What polite way to end a cover letter?

Simple greeting

How to finish a cover letter?

Addressing a future employer isn't always easy. Whether you know the recipient of your letter or not, the relationship is still that of an individual who pays for his or her labor. In any case, if you feel that your position as an employee doesn't make your employer a superior, please accept the fact that he's your customer, and as such deserves all the consideration due to that status.

In practical terms, this means that, without showing too much deference, you need to maintain a certain balance in what you say.

The right tone for addressing your future boss

Don't be condescending, obsequious, contemptuous or authoritarian. So prefer a gentle, respectful imperative: "Please accept..." rather than "Please...".

Avoid an overly deferential tone, but don't fall into the opposite trap of being too light-hearted: save the "Cordialement", "Bien à vous" or "Cordiales salutations" for later, as they could be misinterpreted by your interlocutor who is not yet your colleague.

Offer your distinguished or respectful greetings, but be aware that, in principle, only a hierarchical superior is in a position to distinguish his or her subordinate... Your best regards or best feelings will also do the trick.

In all cases, avoid using expressions that are too convoluted... and that you don't know any better than the person you're talking to.

If you're referring to the expression or assurance of your feelings or consideration, just remember that you can't associate them with greetings. So banish "the expression of my greetings" and "the assurance of my greetings...". On the other hand, it's perfectly acceptable to convey or accept greetings.

If you use "Dear Sir or Madam" at the beginning of your letter, include it in your closing address. On the other hand, avoid using a pompous or overlong title: don't use "Je vous prie de croire, Madame la responsable des ressources humaines" or "Monsieur le Président Directeur Général". Save your alexandrines for poetry! As with your salutation, avoid the "Mademoiselle", as it may sound old-fashioned or even contemptuous of your interlocutor.

Finally, in a professional context, never express your feelings and avoid paying your respects (a man can pay his respects to a woman). Remain formal in all circumstances, favoring a cordial tone and common formulas.

Use common polite expressions:

    • Yours respectfully
    • Yours sincerely

Banish polite formulas and incorrect abbreviations:

    • "Yours sincerely".
    • "Please accept, Mr.
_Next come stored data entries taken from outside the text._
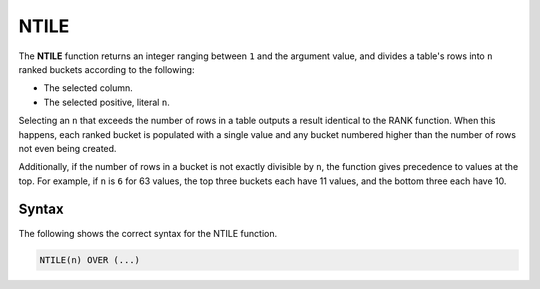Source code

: .. _ntile:

**************************
NTILE
**************************

The **NTILE** function returns an integer ranging between ``1`` and the argument value, and divides a table's rows into ``n`` ranked buckets according to the following:

* The selected column.
* The selected positive, literal ``n``.

Selecting an ``n`` that exceeds the number of rows in a table outputs a result identical to the RANK function. When this happens, each ranked bucket is populated with a single value and any bucket numbered higher than the number of rows not even being created.

Additionally, if the number of rows in a bucket is not exactly divisible by ``n``, the function gives precedence to values at the top. For example, if ``n`` is ``6`` for 63 values, the top three buckets each have 11 values, and the bottom three each have 10.

Syntax
-------
The following shows the correct syntax for the NTILE function.

.. code-block:: postgres

   NTILE(n) OVER (...)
Director of HR...". Respect the language of recruiter. Monsieur" is abbreviated to "M.", not "Mr", which means "Mister".

Avoid pompous formulas when addressing your interlocutor. Despite his eminence and distinction, he'll still be on his feet to read you and you to write!

    • "Please accept [...] the expression of my deepest respect" or "Please accept my highest consideration".
    • "Please [...] believe Madame, Monsieur, responsable des ressources humaines..." Don't express your gratitude too early.

Keep it simple, concise and don't forget to be yourself! It's easier to be criticized an amphiguric formulation is your simplicity. Keeping your letters simple is a good way, if not the best way, to express your respectful feelings towards the recruiter or your greetings.

Spelling, a mark of respect

Alain, in his Propos sur l'éducation, said: "Spelling is respect; it's a kind of politeness. It would be pointless to apply the above advice if you neglected to spell the polite expressions you had so much trouble choosing! So make sure you always have your application proofread and corrected by a professional writer.